The UK economy shrank more than first thought between January and March, contracting 2.2% in the joint largest fall since 1979, official figures show.
The Office for National Statistics (ONS) revised down its previous estimate of a 2% contraction, with all the main economic sectors dropping.
There was a significant economic impact in March, as the coronavirus pandemic began to have an effect.
The data comes as the prime minister set out a post-lockdown recovery plan.
Boris Johnson said in a speech in Dudley, in the West Midlands, that there would be investment in infrastructure and schools.
Jonathan Athow, deputy national statistician at the ONS, said: “Our more detailed picture of the economy in the first quarter showed GDP shrank a little more than first estimated.
“Information from government showed health activities declined more than we previously showed.

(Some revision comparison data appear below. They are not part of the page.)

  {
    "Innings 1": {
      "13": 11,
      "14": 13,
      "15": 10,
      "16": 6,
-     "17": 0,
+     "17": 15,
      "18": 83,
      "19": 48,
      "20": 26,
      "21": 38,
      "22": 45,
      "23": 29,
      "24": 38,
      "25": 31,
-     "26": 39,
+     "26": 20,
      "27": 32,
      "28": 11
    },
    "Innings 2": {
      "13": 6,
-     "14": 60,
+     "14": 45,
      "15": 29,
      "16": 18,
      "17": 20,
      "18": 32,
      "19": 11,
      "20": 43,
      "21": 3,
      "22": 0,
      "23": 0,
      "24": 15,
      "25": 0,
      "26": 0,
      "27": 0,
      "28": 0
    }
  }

“All main sectors of the economy shrank significantly in March as the effects of the pandemic hit.”
The first-quarter contraction is now the joint biggest drop since the July-to-September period in 1979
Mr Athow said: “The sharp fall in consumer spending at the end of March led to a notable increase in households’ savings.” The new data showed that GDP contracted by 6.9% in March.
The first-quarter figures show that the services sector – which accounts for about three-quarters of UK GDP – shrank by a record 2.3%.

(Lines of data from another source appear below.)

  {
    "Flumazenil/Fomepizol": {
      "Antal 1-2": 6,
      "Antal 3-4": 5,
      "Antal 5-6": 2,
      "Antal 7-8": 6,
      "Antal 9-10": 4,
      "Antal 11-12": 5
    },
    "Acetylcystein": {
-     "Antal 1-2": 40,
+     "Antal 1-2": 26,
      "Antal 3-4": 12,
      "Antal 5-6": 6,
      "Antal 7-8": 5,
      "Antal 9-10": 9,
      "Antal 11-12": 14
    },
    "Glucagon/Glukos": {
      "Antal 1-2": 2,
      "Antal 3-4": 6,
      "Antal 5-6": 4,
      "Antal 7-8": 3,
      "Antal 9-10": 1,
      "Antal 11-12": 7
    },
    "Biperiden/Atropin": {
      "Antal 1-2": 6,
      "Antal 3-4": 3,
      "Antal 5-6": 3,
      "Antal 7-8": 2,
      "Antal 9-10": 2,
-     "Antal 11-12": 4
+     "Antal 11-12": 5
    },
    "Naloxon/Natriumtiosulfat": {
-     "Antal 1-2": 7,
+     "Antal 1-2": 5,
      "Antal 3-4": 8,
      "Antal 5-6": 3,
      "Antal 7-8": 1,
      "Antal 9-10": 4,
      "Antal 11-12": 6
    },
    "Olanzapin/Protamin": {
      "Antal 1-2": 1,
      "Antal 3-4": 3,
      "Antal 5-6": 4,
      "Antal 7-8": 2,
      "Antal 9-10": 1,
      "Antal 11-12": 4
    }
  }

The ONS said production output fell by a revised 1.5% in the three months, driven by declines in manufacturing as factories temporarily shut down, while there was a fall in construction output of 1.7%.
The coronavirus lockdown only came into force on 23 March, so figures for the second quarter of the year will show the full hit on the economy.

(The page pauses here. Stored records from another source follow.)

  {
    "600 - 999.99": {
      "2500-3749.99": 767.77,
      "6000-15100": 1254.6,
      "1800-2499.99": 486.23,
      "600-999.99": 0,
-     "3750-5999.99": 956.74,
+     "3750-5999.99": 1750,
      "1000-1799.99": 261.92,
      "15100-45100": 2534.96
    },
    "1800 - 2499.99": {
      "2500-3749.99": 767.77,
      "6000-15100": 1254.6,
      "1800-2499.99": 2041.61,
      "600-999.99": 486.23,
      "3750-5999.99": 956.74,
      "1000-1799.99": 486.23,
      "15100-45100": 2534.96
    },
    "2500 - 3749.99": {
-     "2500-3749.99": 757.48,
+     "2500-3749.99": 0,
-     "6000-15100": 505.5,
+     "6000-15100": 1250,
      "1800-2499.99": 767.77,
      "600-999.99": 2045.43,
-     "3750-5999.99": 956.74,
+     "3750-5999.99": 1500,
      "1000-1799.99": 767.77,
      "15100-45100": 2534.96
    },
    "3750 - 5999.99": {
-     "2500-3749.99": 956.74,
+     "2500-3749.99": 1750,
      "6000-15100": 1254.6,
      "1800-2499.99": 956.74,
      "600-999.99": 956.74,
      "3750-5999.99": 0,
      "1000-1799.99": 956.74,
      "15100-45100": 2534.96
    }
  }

Recent ONS monthly figures showed the economy plummeted by 20.4% in April – the largest drop in a single month since records began.
That contraction was three times greater than the decline seen during the whole of the 2008 to 2009 economic downturn.
Off the scale
It says something that the first quarter of the year was the worst for the economy in 41 years – and yet it was still barely a tenth the size of the contraction in activity in just one month – last April.
The figures put the government’s “build build build” announcement in perspective. The £5bn infrastructure spending being “brought forward” is not new money in any case. It was set aside in the pre-election manifesto at a time when the economy looked very different.
Compare it, say, to the £69bn it’s estimated that small businesses will lose in the pandemic because they’ve had to stop trading (according to research by small business insurers Simply Business). Or compare it to total public spending of more than £1,000bn, and it’s less than 0.5%.
Against the size of the economy based on the latest GDP numbers, the mooted infrastructure spend is more like 0.25%. The government’s going to have to spend a lot more than that to stimulate a recovery from a slump on this scale.
Samuel Tombs, chief UK economist at Pantheon Macroeconomics, said the latest figures could be summed up in one line: “The biggest contraction for 40 years, even though Q1 contained just nine lockdown days.”
The data “was just the prelude”, with worse to come, he added.
However, while economists are braced for a dire set of second-quarter figures, Howard Archer, at the EY Item Club, believes April’s sharp contraction is likely to have been the low point.
He predicted the economy would “return to clear growth in the third quarter with GDP expanding close to 10% quarter-on-quarter” as lockdown restrictions are eased further.
In a speech on Tuesday, Mr Johnson promised an “infrastructure revolution”, arguing the government needed to “work fast” to support jobs whilst also seeking to “level up” the economy so that all parts of the country can benefit.
He said the government would introduce “the most radical reforms of our planning system since the end of the Second World War” to speed up building and infrastructure projects where, he argued, the UK compares unfavourably with other European countries.
As part of what he called a “new deal”, the prime minister set out plans to accelerate £5bn of spending on infrastructure projects.
Meanwhile, separate ONS data on the nation’s finances showed that Britain’s current account deficit widened by more than expected in the first quarter.
The balance of payments deficit – the difference between the value of the goods and services that a country imports and the goods and services it exports – rose to £21.1bn, or 3.8% of GDP.
This means the UK is reliant on inflows of cash from abroad and leaves the pound vulnerable, according to Mr Tombs.
“Sterling almost certainly would depreciate sharply again if a major second wave of Covid-19 emerges or if the UK and EU fail to either sign a trade deal or to extend the transition period before the end of this year,” he said.